** Opening Records provided block **

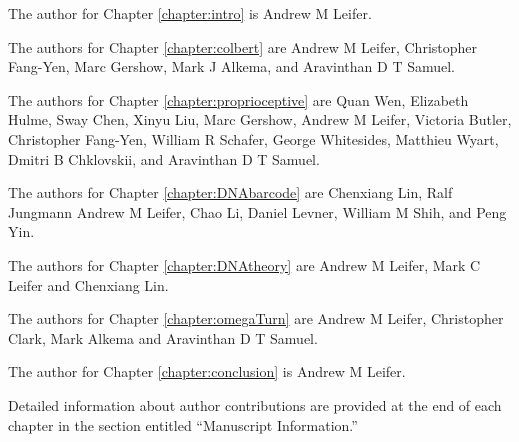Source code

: \indent
The author for Chapter \ref{chapter:intro} is Andrew M Leifer.

The authors for Chapter \ref{chapter:colbert} are Andrew M Leifer, Christopher Fang-Yen, Marc Gershow, Mark J Alkema, and Aravinthan D T Samuel.


The authors for Chapter \ref{chapter:proprioceptive} are Quan Wen, Elizabeth Hulme, Sway Chen, Xinyu Liu, Marc Gershow, Andrew M Leifer, Victoria Butler, Christopher Fang-Yen, William R Schafer, George Whitesides, Matthieu Wyart, Dmitri B Chklovskii, and Aravinthan D T Samuel.


The authors for Chapter \ref{chapter:DNAbarcode} are Chenxiang Lin, Ralf Jungmann Andrew M Leifer, 
Chao Li, Daniel Levner, William M Shih, and Peng Yin.


The authors for Chapter \ref{chapter:DNAtheory} are Andrew M Leifer, Mark C Leifer and  Chenxiang Lin.

The authors for Chapter \ref{chapter:omegaTurn} are Andrew M Leifer, Christopher Clark, Mark Alkema and Aravinthan D T Samuel.

The author for Chapter \ref{chapter:conclusion} is Andrew M Leifer.

Detailed information about author contributions are provided at the end of each chapter in the section entitled ``Manuscript Information.'' 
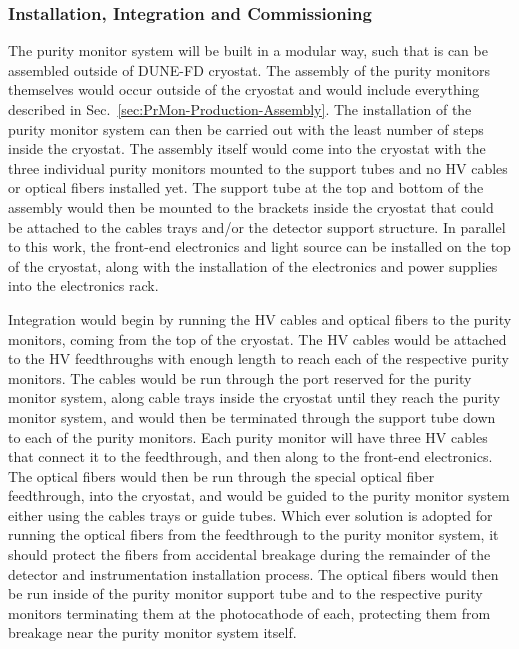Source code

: \subsubsection{Installation, Integration and Commissioning}
\label{sec:PrMon-Install-Integrate-Commission}
The purity monitor system will be built in a modular way, such that is can be assembled outside of DUNE-FD cryostat.  The assembly of the purity monitors themselves would occur outside of the cryostat and would include everything described in Sec.~\ref{sec:PrMon-Production-Assembly}.  The installation of the purity monitor system can then be carried out with the least number of steps inside the cryostat.  The assembly itself would come into the cryostat with the three individual purity monitors mounted to the support tubes and no HV cables or optical fibers installed yet.  The support tube at the top and bottom of the assembly would then be mounted to the brackets inside the cryostat that could be attached to the cables trays and/or the detector support structure.  In parallel to this work, the front-end electronics and light source can be installed on the top of the cryostat, along with the installation of the electronics and power supplies into the electronics rack.  

Integration would begin by running the HV cables and optical fibers to the purity monitors, coming from the top of the cryostat.  The HV cables would be attached to the HV feedthroughs with enough length to reach each of the respective purity monitors.  The cables would be run through the port reserved for the purity monitor system, along cable trays inside the cryostat until they reach the purity monitor system, and would then be terminated through the support tube down to each of the purity monitors.  Each purity monitor will have three HV cables that connect it to the feedthrough, and then along to the front-end electronics.  The optical fibers would then be run through the special optical fiber feedthrough, into the cryostat, and would be guided to the purity monitor system either using the cables trays or guide tubes.  Which ever solution is adopted for running the optical fibers from the feedthrough to the purity monitor system, it should protect the fibers from accidental breakage during the remainder of the detector and instrumentation installation process.  The optical fibers would then be run inside of the purity monitor support tube and to the respective purity monitors terminating them at the photocathode of each, protecting them from breakage near the purity monitor system itself.

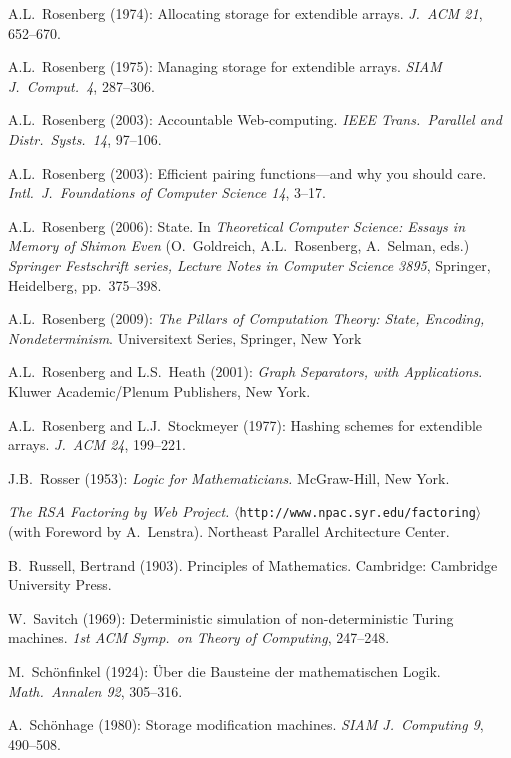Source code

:\begin{thebibliography}{999}
A.L.~Rosenberg (1974): Allocating storage for extendible arrays.  {\it
J.~ACM 21}, 652--670.

A.L.~Rosenberg (1975): Managing storage for extendible arrays.  {\it
SIAM J.~Comput.~4}, 287--306.

A.L.~Rosenberg (2003): Accountable Web-computing.  {\it IEEE
Trans.~Parallel and Distr.~Systs.~14}, 97--106.

A.L.~Rosenberg (2003): Efficient pairing functions---and why you
should care.  {\it Intl.~J.~Foundations of Computer Science 14},
3--17.

A.L.~Rosenberg (2006): State.  In {\it Theoretical Computer Science:
Essays in Memory of Shimon Even} (O.~Goldreich, A.L.~Rosenberg,
A.~Selman, eds.)  {\it Springer Festschrift series, Lecture Notes in
Computer Science 3895}, Springer, Heidelberg, pp.~375--398.

A.L.~Rosenberg (2009):
{\it The Pillars of Computation Theory: State, Encoding,
  Nondeterminism}.
Universitext Series, Springer, New York 

A.L.~Rosenberg and L.S.~Heath (2001):
{\it Graph Separators, with Applications}.
Kluwer Academic/Plenum Publishers, New York.

A.L.~Rosenberg and L.J.~Stockmeyer (1977): Hashing schemes for
extendible arrays.  {\it J.~ACM 24}, 199--221.

J.B.~Rosser (1953):
{\it Logic for Mathematicians.}
McGraw-Hill, New York.

{\it The RSA Factoring by Web Project.}
$\langle${\tt http://www.npac.syr.edu/factoring}$\rangle$ (with
Foreword by A.~Lenstra).  Northeast Parallel Architecture Center.

B.~Russell, Bertrand (1903). Principles of Mathematics. Cambridge:
Cambridge University Press. 



W.~Savitch (1969): Deterministic simulation of non-deterministic
Turing machines.  {\it 1st ACM Symp.~on Theory of Computing},
247--248.

M.~Sch\"onfinkel (1924): \"{U}ber die Bausteine der mathematischen
Logik.  {\it Math.~Annalen 92}, 305--316.

A.~Sch\"{o}nhage (1980): Storage modification machines.  {\it SIAM
J.~Computing 9}, 490--508.


\end{thebibliography}
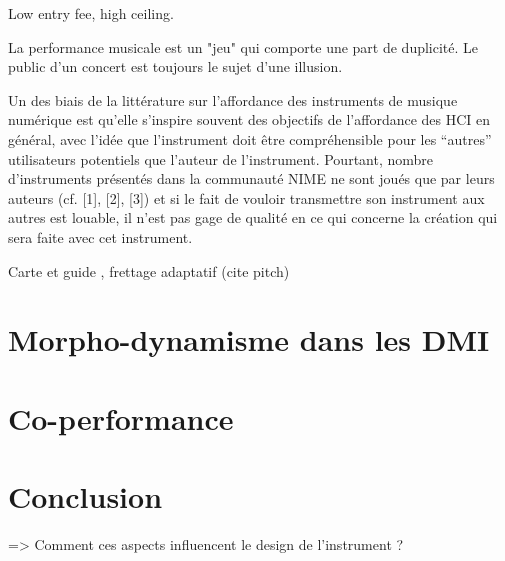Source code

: Low entry fee, high ceiling.

La performance musicale est un "jeu" qui comporte une part de duplicité. Le public d'un concert est toujours le sujet d'une illusion. 

Un des biais de la littérature sur l’affordance des instruments de musique numérique est qu’elle s’inspire souvent des objectifs de l’affordance des HCI en général, avec l’idée que l’instrument doit être compréhensible pour les “autres” utilisateurs potentiels que l’auteur de l’instrument. Pourtant, nombre d’instruments présentés dans la communauté NIME ne sont joués que par leurs auteurs (cf. [1], [2], [3]) et si le fait de vouloir transmettre son instrument aux autres est louable, il n’est pas gage de qualité en ce qui concerne la création qui sera faite avec cet instrument.     

\cite{bin_show_2018}

Carte et guide , frettage adaptatif (cite pitch)

\section{Morpho-dynamisme dans les DMI}

\section{Co-performance}


\section{Conclusion}
\label{sec:transparency:conclusion}
=> Comment ces aspects influencent le design de l’instrument ?


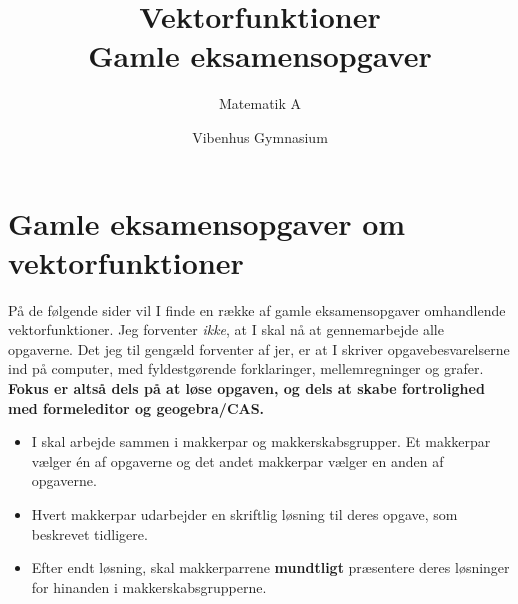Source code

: \documentclass[a4paper, 12pt]{article}
\author{Matematik A}
\date{Vibenhus Gymnasium}
\title{Vektorfunktioner\\\medskip
\large Gamle eksamensopgaver}
\begin{document}
\maketitle


\section*{Gamle eksamensopgaver om vektorfunktioner}
\label{sec:org1d8085f}

På de følgende sider vil I finde en række af gamle eksamensopgaver omhandlende vektorfunktioner. Jeg forventer \emph{ikke}, at I skal nå at gennemarbejde alle opgaverne. Det jeg til gengæld forventer af jer, er at I skriver opgavebesvarelserne ind på computer, med fyldestgørende forklaringer, mellemregninger og grafer. \textbf{Fokus er altså dels på at løse opgaven, og dels at skabe fortrolighed med formeleditor og geogebra/CAS.}

\begin{itemize}
\item I skal arbejde sammen i makkerpar og makkerskabsgrupper. Et makkerpar vælger én af opgaverne og det andet makkerpar vælger en anden af opgaverne.
\item Hvert makkerpar udarbejder en skriftlig løsning til deres opgave, som beskrevet tidligere.
\item Efter endt løsning, skal makkerparrene \textbf{\textbf{mundtligt}} præsentere deres løsninger for hinanden i makkerskabsgrupperne.
\end{itemize}
\end{document}
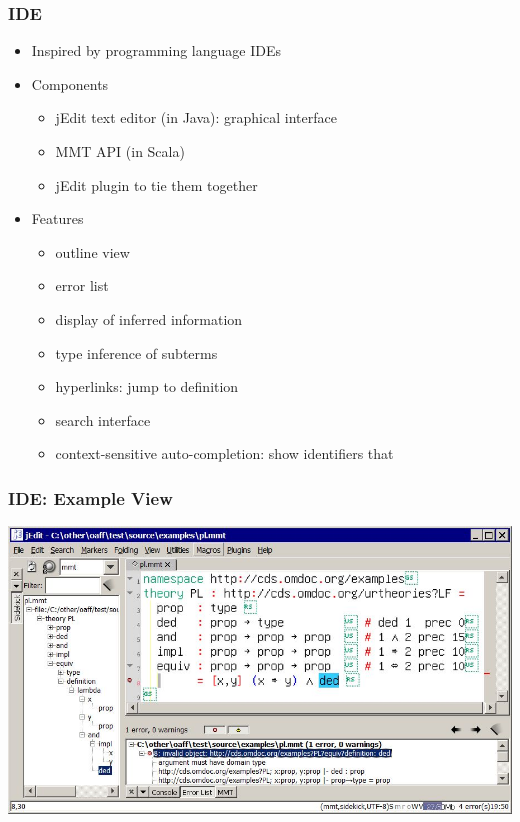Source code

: \documentclass{beamer}
\begin{document}
\begin{frame}\frametitle{IDE}
 \begin{itemize}
   \item Inspired by programming language IDEs
   \item Components
     \begin{itemize}
       \item jEdit text editor (in Java): graphical interface
       \item MMT API (in Scala)
       \item jEdit plugin to tie them together
     \end{itemize}
   \item Features
     \begin{itemize}
       \item outline view
       \item error list
       \item display of inferred information
       \item type inference of subterms
       \item hyperlinks: jump to definition
       \item search interface
       \item context-sensitive auto-completion: show identifiers that
     \end{itemize}
\end{itemize}
\end{frame}

\begin{frame}\frametitle{IDE: Example View}
\includegraphics[width=\textwidth]{img/jedit-sidebar-errors.jpg}
\end{frame}
\end{document}
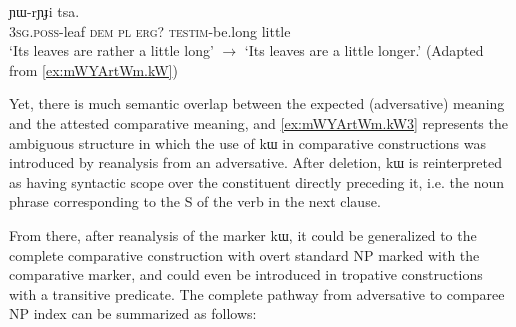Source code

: \documentclass[oldfontcommands,oneside,a4paper,11pt]{article}
\newcommand{\ipa}[1]{{\phon #1}} %
\begin{document}
                      \begin{exe}
  \ex  \label{ex:mWYArtWm.kW3}  
  \gll      
[\ipa{ɯ-jwaʁ} 	\ipa{nɯ}   \ipa{ra}] 	\ipa{kɯ} 	\ipa{ɲɯ-rɲɟi} 	\ipa{tsa.} \\
\textsc{3sg.poss}-leaf \textsc{dem} \textsc{pl}   \textsc{erg?} \textsc{testim}-be.long little \\
\glt *`Its leaves are rather a little long'  $\rightarrow$  `Its leaves are a little longer.'
(Adapted from \ref{ex:mWYArtWm.kW})
          \end{exe} 
  
  
  Yet, there is much semantic overlap   between the expected (adversative) meaning and the attested comparative meaning, and \ref{ex:mWYArtWm.kW3}   represents the ambiguous structure in which the use of \ipa{kɯ} in comparative constructions was introduced by reanalysis from an adversative. After deletion, \ipa{kɯ} is reinterpreted as having syntactic scope over the constituent directly preceding it, i.e. the noun phrase corresponding to the S of the verb in the next clause.
  
  From there, after reanalysis of the marker \ipa{kɯ}, it could be generalized to the complete comparative construction with overt standard NP marked with the comparative marker, and could even be introduced in tropative constructions with a transitive predicate. The complete pathway from adversative to comparee NP index can be summarized as follows:
  
\end{document}
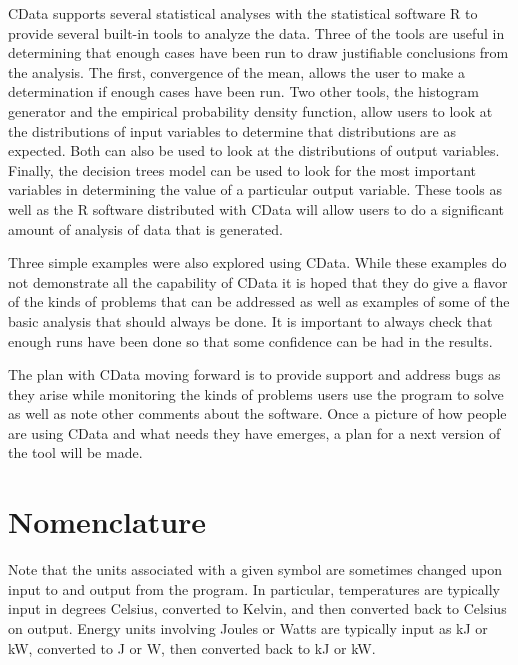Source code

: \documentclass[12pt,twoside]{book}
\begin{document}
CData supports several statistical analyses with the statistical software R to provide several built-in tools to analyze the data. Three of the tools are useful in determining that enough cases have been run to draw justifiable conclusions from the analysis. The first, convergence of the mean, allows the user to make a determination if enough cases have been run. Two other tools, the histogram generator and the empirical probability density function, allow users to look at the distributions of input variables to determine that distributions are as expected. Both can also be used to look at the distributions of output variables. Finally, the decision trees model can be used to look for the most important variables in determining the value of a particular output variable. These tools as well as the R software distributed with CData will allow users to do a significant amount of analysis of data that is generated.

Three simple examples were also explored using CData. While these examples do not demonstrate all the capability of CData it is hoped that they do give a flavor of the kinds of problems that can be addressed as well as examples of some of the basic analysis that should always be done. It is important to always check that enough runs have been done so that some confidence can be had in the results.

The plan with CData moving forward is to provide support and address bugs as they arise while monitoring the kinds of problems users use the program to solve as well as note other comments about the software. Once a picture of how people are using CData and what needs they have emerges, a plan for a next version of the tool will be made.





\appendix
{}

%
%

\chapter{Nomenclature}
\label{nomenclature}

Note that the units associated with a given symbol are sometimes changed upon input to and output from the program. In particular, temperatures are typically input in degrees Celsius, converted to Kelvin, and then converted back to Celsius on output. Energy units involving Joules or Watts are typically input as kJ or kW, converted to J or W, then converted back to kJ or kW.
\end{document}
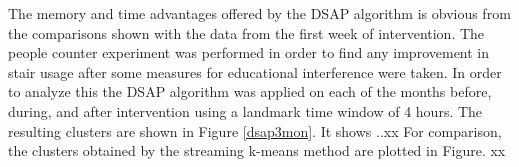 

The memory and time advantages offered by the DSAP algorithm is obvious from the comparisons shown with the data from the first week of intervention. The people counter experiment was performed in order to find any improvement in stair usage after some measures for educational interference were taken. In order to analyze this the DSAP algorithm was applied on each of the months before, during, and after intervention using a landmark time window of 4 hours. The resulting clusters are shown in Figure \ref{dsap3mon}. It shows ..xx
For comparison, the clusters obtained by the streaming k-means method are plotted in Figure. xx


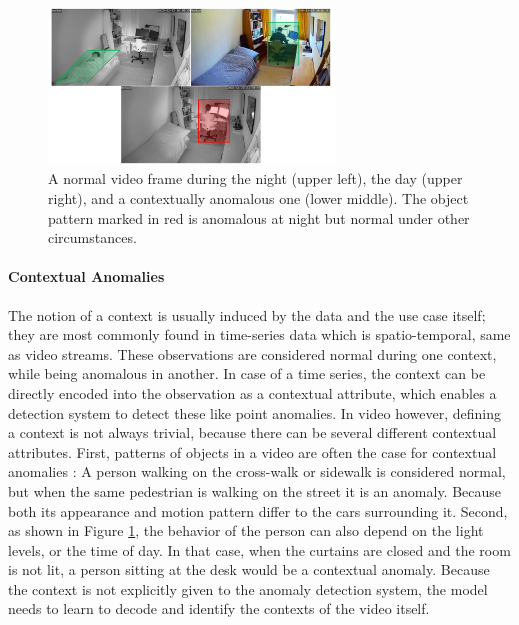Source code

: \begin{figure}
	\centering
	\includegraphics[width=0.68\textwidth]{graphics/anomalyDetection/anomalies/contextualAnomaly/contextualAnomaly.pdf}
  \caption[Contextual anomaly in video.]{A normal video frame during the night (upper left), the day (upper right), and a contextually anomalous one (lower middle). The object pattern marked in red is anomalous at night but normal under other circumstances.}
  \label{fig:contextual_vid_anomaly}
\end{figure}

\paragraph{Contextual Anomalies} \label{par:context_ano}
The notion of a context is usually induced by the data and the use case itself; they are most commonly found in time-series data which is spatio-temporal, same as video streams. These observations are considered normal during one context, while being anomalous in another. In case of a time series, the context can be directly encoded into the observation as a contextual attribute, which enables a detection system to detect these like point anomalies. In video however, defining a context is not always trivial, because there can be several different contextual attributes. First, patterns of objects in a video are often the case for contextual anomalies \cite{shin20203d}: A person walking on the cross-walk or sidewalk is considered normal, but when the same pedestrian is walking on the street it is an anomaly. Because both its appearance and motion pattern differ to the cars surrounding it. Second, as shown in Figure \ref{fig:contextual_vid_anomaly}, the behavior of the person can also depend on the light levels, or the time of day. In that case, when the curtains are closed and the room is not lit, a person sitting at the desk would be a contextual anomaly. Because the context is not explicitly given to the anomaly detection system, the model needs to learn to decode and identify the contexts of the video itself.


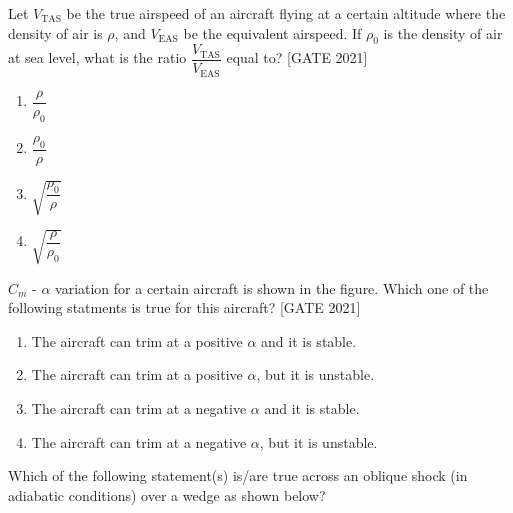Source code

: \item Let $V_{\text{TAS}}$ be the true airspeed of an aircraft flying at a certain altitude where the density of air is $\rho$, and $V_{\text{EAS}}$ be the equivalent airspeed. If $\rho_0$ is the density of air at sea level, what is the ratio $ \dfrac{V_{\text{TAS}}}{V_{\text{EAS}}}$ equal to?
 \hfill{[GATE 2021]}\begin{multicols}{4}\begin{enumerate}
    \item $ \dfrac{\rho}{\rho_0}$
    \item $ \dfrac{\rho_0}{\rho}$
    \item $\sqrt{ \dfrac{\rho_0}{\rho}}$
    \item $\sqrt{ \dfrac{\rho}{\rho_0}}$
\end{enumerate}
\end{multicols}
\item $C_{m}$ - $\alpha$ variation for a certain aircraft is shown in the figure. Which one of the following statments is true for this aircraft?
 \hfill{[GATE 2021]}
\begin{centering}
%

\end{centering}
 \begin{enumerate}
\item The aircraft can trim at a positive $\alpha$ and it is stable. 
\item The aircraft can trim at a positive $\alpha$, but it is unstable.

\item The aircraft can trim at a negative $\alpha$ and it is stable.

\item The aircraft can trim at a negative $\alpha$, but it is unstable.
\end{enumerate}
\item Which of the following statement(s) is/are true across an oblique shock (in adiabatic conditions) over a wedge as shown below?

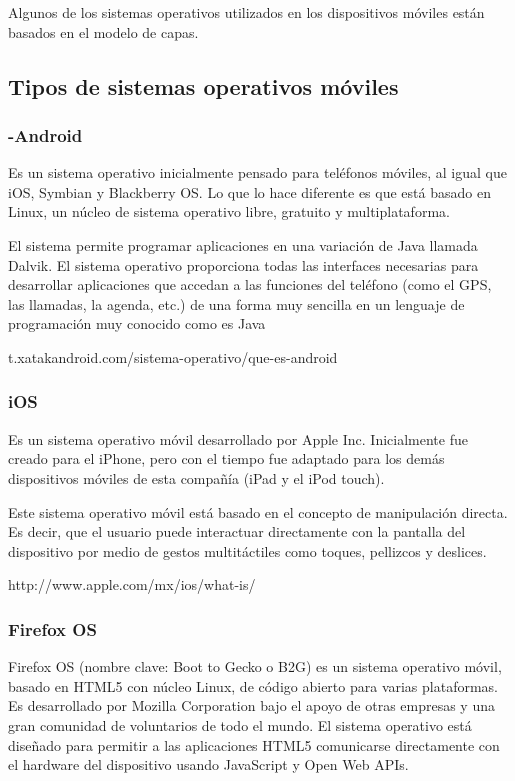 Algunos de los sistemas operativos utilizados en los dispositivos móviles están basados en el modelo de capas.

\subsection{Tipos de sistemas operativos móviles}

\subsubsection{-Android} 

Es un sistema operativo inicialmente pensado para teléfonos móviles, al igual que iOS, Symbian y Blackberry OS. Lo que lo hace diferente es que está basado en Linux, un núcleo de sistema operativo libre, gratuito y multiplataforma.

El sistema permite programar aplicaciones en una variación de Java llamada Dalvik. El sistema operativo proporciona todas las interfaces necesarias para desarrollar aplicaciones que accedan a las funciones del teléfono (como el GPS, las llamadas, la agenda, etc.) de una forma muy sencilla en un lenguaje de programación muy conocido como es Java

t.xatakandroid.com/sistema-operativo/que-es-android

\subsubsection{iOS} 

Es un sistema operativo móvil desarrollado por Apple Inc. Inicialmente fue creado para el iPhone, pero con el tiempo fue adaptado para los demás dispositivos móviles de esta compañía (iPad y el iPod touch).

Este sistema operativo móvil está basado en el concepto de manipulación directa. Es decir, que el usuario puede interactuar directamente con la pantalla del dispositivo por medio de gestos multitáctiles como toques, pellizcos y deslices.

http://www.apple.com/mx/ios/what-is/


\subsubsection{Firefox OS}

Firefox OS (nombre clave: Boot to Gecko o B2G) es un sistema operativo móvil, basado en HTML5 con núcleo Linux, de código abierto para varias plataformas. Es desarrollado por Mozilla Corporation bajo el apoyo de otras empresas y una gran comunidad de voluntarios de todo el mundo. El sistema operativo está diseñado para permitir a las aplicaciones HTML5 comunicarse directamente con el hardware del dispositivo usando JavaScript y Open Web APIs.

** Closing Records provided block **

▶ The task
Scan the listing above and report how many of its lines hold the word "label", giving the number only.

▶ Result for this exercise
7